Certainly, a limited number of quality metrics, filtering, and compression techniques have been considered. However, it is important that a general methodology of prediction is proposed, and it is shown there are somewhat strict connections between simple input parameters (that can be easily and quickly calculated) and output parameters that are able to adequately characterize the efficiency of filtering or lossy compression techniques. In favor of this methodology, there are certain facts. First, there are many modern filters that have filtering efficiency of the same order as the DCT-based filter and BM3D. Thus, predicting denoising efficiency for the filters mentioned above, it is possible to approximately predict performance for other modern filters (although such prediction would be less accurate). Second, the same holds for lossy compression methods. For example, AGU and JPEG2000 provide similar performance characteristics. Then, by predicting compression parameters for AGU, they are, in fact, estimated for JPEG2000 as well.

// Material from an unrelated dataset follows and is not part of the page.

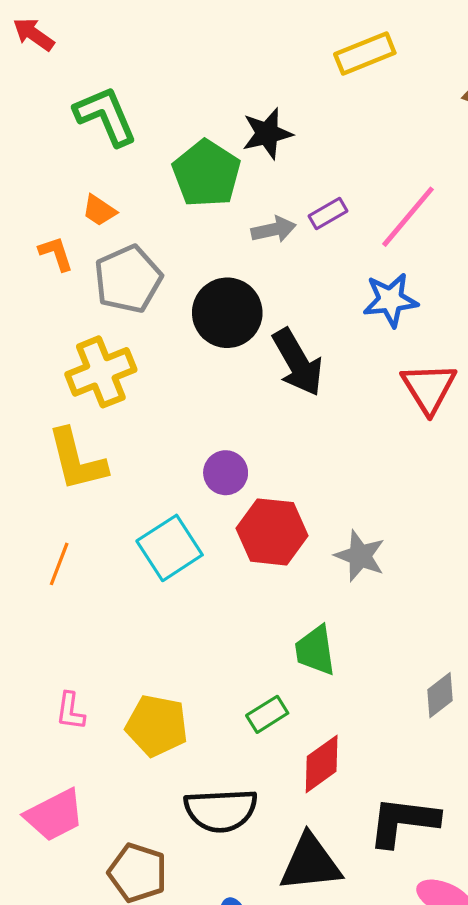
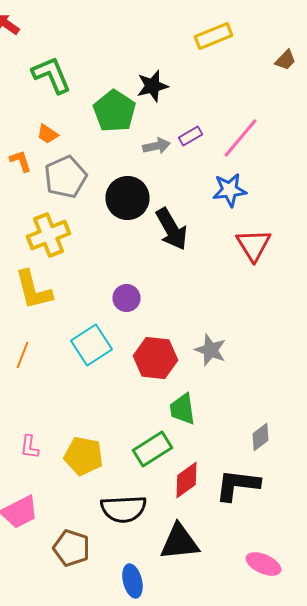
red hexagon: (272, 532) -> (156, 358), moved
green rectangle: (267, 714) -> (152, 449), size x1.5
black L-shape: (403, 822) -> (238, 485), moved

Concerning the decision making, whether to perform filtering or not, strict recommendations have been given for probabilities *P*_{2σ} and *P*_{0.5σ}. Filtering can be expedient if *P*_{2σ} exceeds 0.5 or *P*_{0.5σ} exceeds 0.15. Similarly, OOP is quite possible if *P*_{2σ} is approximately 0.85 or larger. A very important fact is that these rules for filtering are valid for different types of noise (pure additive and signal-dependent, additive white Gaussian and spatially correlated). This generalization can be considered as one of the main contributions of this chapter. Meanwhile, the case of spatially correlated noise requires more attention in future. In prediction of filtering efficiency, general prediction approximations for spatially correlated noise with *a priori* known or pre-estimated properties (e.g., 2D spectrum) have not been obtained yet. It can only be expected that the scatterplots for spatially correlated noise with other (not analyzed yet) shapes and parameters of spatial power spectrum behave similarly. The studies for lossy compression of images corrupted by spatially correlated noise are yet to be started. This opens a very wide field for future research.

The results of this research show that although sometimes the prediction of performance characteristics based on one input parameter is appropriately accurate, there are several means to improve the prediction accuracy. One way that deals with multiparameter input has been already used for particular cases. The use of mean *P*_{0.5σ} has shown itself a good solution, although it has not yet been tried for all possible applications. In particular, mean *P*_{0.5σ} has not been tested for lossy compression. It is hoped that performance can be improved due to this reason. Neural networks or other approximators of multidimensional functions (surfaces) can be useful.

There are also other possible directions for future research. 3D filtering warrants a more thorough study, at least, for the case of more than three channels. The same relates to 3D lossy compression performance, which has not been tried to predict yet. Compression parameters for QS other than the one recommended for OOP is also of sufficient interest in DCT-based lossy compression. Influence of errors in *a priori* information on noise parameters or their blind estimates on prediction accuracy has to be studied as well.